1994–1995 – deputy of the 1st State Duma, member of the Yabloko parliamentary group. Chairman of the Committee for the Budget, Taxes, Banks and Finance.

1996–1997 – deputy of the 2nd State Duma (elected to represent the Kamchatka constituency as a member of Yabloko); Chairman of the Committee for the Budget, Taxes, Banks and Finance.

November 1997 – May 1999: Minister of Finance of the Russian Federation (in the cabinets of Prime Ministers Viktor Chernomyrdin, Sergei Kiriyenko and Yevgeny Primakov). Zadornov joined the cabinet without the authorisation of the Yabloko party and for this reason he withdrew from the party leadership. He participated in the decision-making for the default in August 1998. Following the default, Zadornov offered his letter of resignation, which was not accepted.

On 25 May 1999, Zadornov was appointed First Deputy Prime Minister of Russia, but filed to resign (and was succeeded in office by Mikhail Kasyanov) after learning that the appointment was subject to his resignation as Minister of Finance. Zadornov's resignation as First Deputy Prime Minister was accepted on 28 May 1999.
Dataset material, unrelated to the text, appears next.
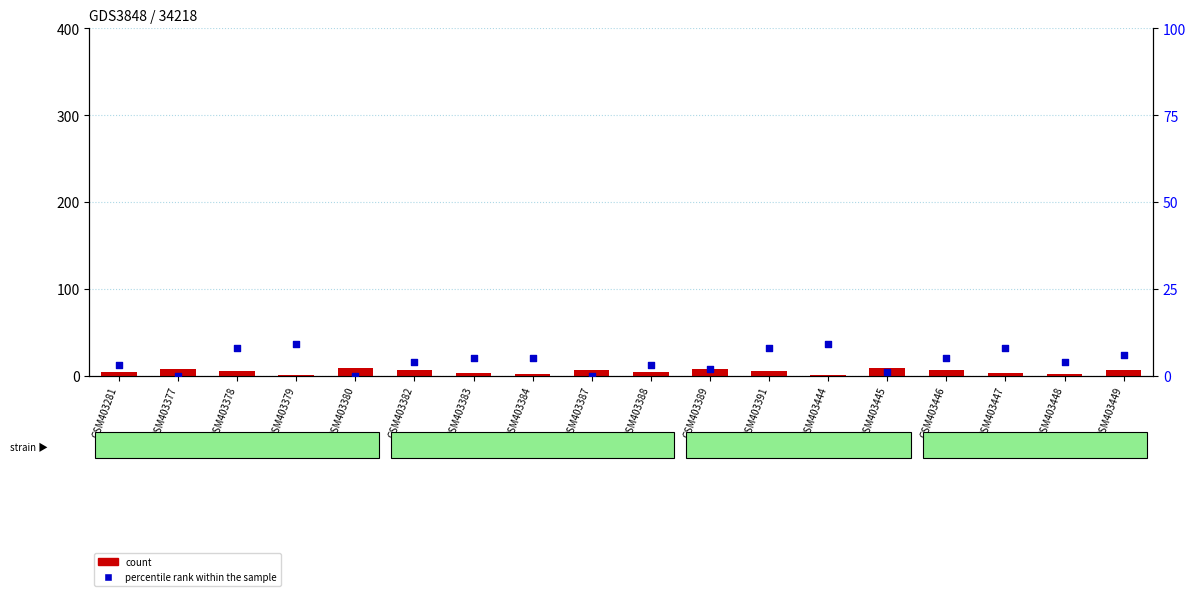

What is the total value across all series at GSM403380?

9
May – September 1999 – Russian Special Presidential Envoy for relations with international financial institutions. October – December 1999 – Special Advisor to the president of Sberbank of Russia.

2000–2003 – Deputy in 3rd State Duma (elected to represent the Universitetsky constituency of Moscow with the Yabloko party); member of the Yabloko parliamentary group; Deputy Chairman of the Budget and Taxes Committee; member of the Commission for Review of Federal Budget Expenditures for Defence and National Security.

2004–2005 – (independent) Deputy in 4th State Duma (elected to represent the Universitetsky constituency of Moscow with the Yabloko party); independent deputy; member of the Budget and Taxes Committee.

Since April 2005 – member of the Republican Party of Russia, member of the party's policy council.

===Sanctions===
Zadornov was sanctioned by the UK government on 4 May 2022 in relation to the Russo-Ukrainian War.

==Executive==
- Since June 2005 – Member of the Board of Directors of Seventh Continent (as a non-executive director).
- Since July 2005 – President and Chairman of VTB 24.
- Since 2011 – chairman of the Board of Directors of TransCreditBank OJSC.
- Since 2010 – chairman of the Board of Directors of VTB Insurance LLC.
- Since 2015 – Member of the Board of Directors of Bank of Moscow.
- Since 2016 – Member of the supervisory board of Post Bank PJSC.
- December 2016 – May 2017 – Member of the management board of VTB Bank.
- Since January 2018 – chairman of the management board of Otkritie FC Bank which was taken over by the Central Bank in August 2017 as part of financial rehabilitation measures.

In 2010, Zadornov was ranked No.1 in the rating of bank executives compiled by the Kommersant newspaper.

==Views==
Zadornov is an advocate of the free-market economics and monetarism. He supported and implemented tough fiscal policies when he was finance minister.

==Hobbies==
When not in the office, Zadornov enjoys sports and spends time supporting his favourite football and basketball teams. He is also fond of the theatre, classical music and travel.

==Personal life==
Mikhail Zadornov is married and has a daughter.